Germany’s cabinet will discuss on Wednesday a draft law on expanding the use of offshore wind parks, a reaction to the slow expansion that network operators said was caused by insufficient regulation.
“Certainly, the new law is a step in the right direction,” Mike Winkel, head of renewable energy at E.ON, Germany’s largest utility, told the annual Handelsblatt conference on renewable energy.
“But the main goal has to be to get the grid connections done in time. Greater certainty for investors can only support this,” he added.
He pointed to lengthy procedures to approve and connect offshore projects that were slowing down the offshore expansion.
Grid operators are reluctant to build power lines at sea because they have to pay compensation should they break down. So many wind farms could lack the means to transfer the power they are generating back to the mainland.
The government is trying to address this bottleneck by passing on those costs to power consumers to reduce the risk for investors who have been very hesitant to invest in the offshore sector so far.
That way, the government wants to make sure it can meet its goal of installing more than 10,000 megawatts (MW) of offshore capacity by 2020, and 25,000 MW by 2030, to replace 20,500 MW in nuclear capacity gone by the end of 2022.
This goal looks increasingly difficult, as so far only 220 MW in offshore capacity has been installed.
The new law would also give more leeway to grid operators such as TenneT and 50Hertz, which is jointly owned by Belgian grid operator Elia and Australian Industry Funds Management (IFM) to determine the date of connection.
Hans-Peter Villis, chief executive of Germany’s No.3 utility EnBW, warned that the new law, if implemented, may in fact delay some offshore projects that were still at the planning stage, he said in a letter obtained by Reuters.
Following Germany’s decision last year to fully abandon nuclear power by 2022, Germany is partly banking on renewable energy, including solar and wind power, to make up for the idled capacity.
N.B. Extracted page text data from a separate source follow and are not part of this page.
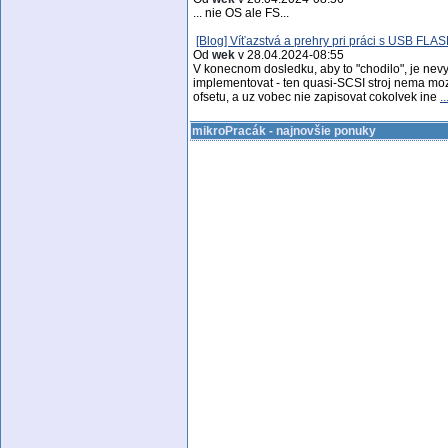
... nie OS ale FS...
[Blog] Víťazstvá a prehry pri práci s USB FLA
Od
wek
v 28.04.2024-08:55
V konecnom dosledku, aby to "chodilo", je nevy
implementovat - ten quasi-SCSI stroj nema moz
ofsetu, a uz vobec nie zapisovat cokolvek ine
..
mikroPracák - najnovšie ponuky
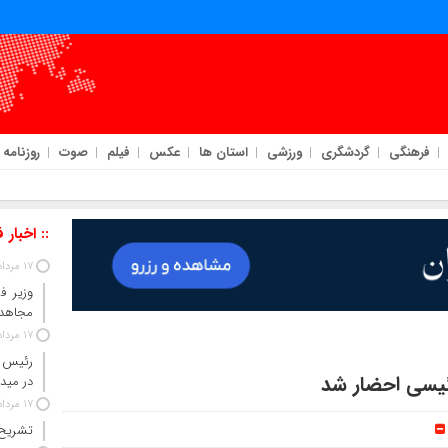
فرهنگی
گردشگری
ورزشی
استان ها
عکس
فیلم
صوت
روزنامه
:: اخبار 
17 مرداد 1405
وزیر ف
مجاهدت
17 مرداد 1405
رئیس ق
رئیسی احضار شد
در مید
17 مرداد 1405
تشریح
Germany’s nuclear reactors accounted for 23 percent of the country’s power supply in 2010 and 18 percent in 2011. By 2020, Germany wants at least 35 percent of its power to come from green energy, up from 25 percent now.
At the forefront of Germany’s efforts to plug the gap is offshore wind power, which near-neighbor Denmark currently uses to supply a quarter of its electricity.
But wind power is also the project’s Achilles’ heel.
Offshore wind farms are expensive to build and maintain because of their huge size and the logistics of constructing and repairing platforms. This makes profitability hard to predict for potential investors.
Norbert Giese, vice president of offshore development at Germany’s REpower, said the industry could take small but effective steps to help make the expansion work.
“The turbines are ready to go, but the network connection isn’t just lying around somewhere,” he said, adding the company was filling some positions with English-speaking applicants, benefiting from expertise brought over from Britain, the world’s largest single offshore market.
The UK has so far installed about 2.5 GW in offshore capacity, most of the global total of 4 GW.
William D’haeseleer, director of the energy institute at the University of Leuven, said that Germany, too, could be successful in its expansion efforts.
“But you will have to show your very best side. Good luck.”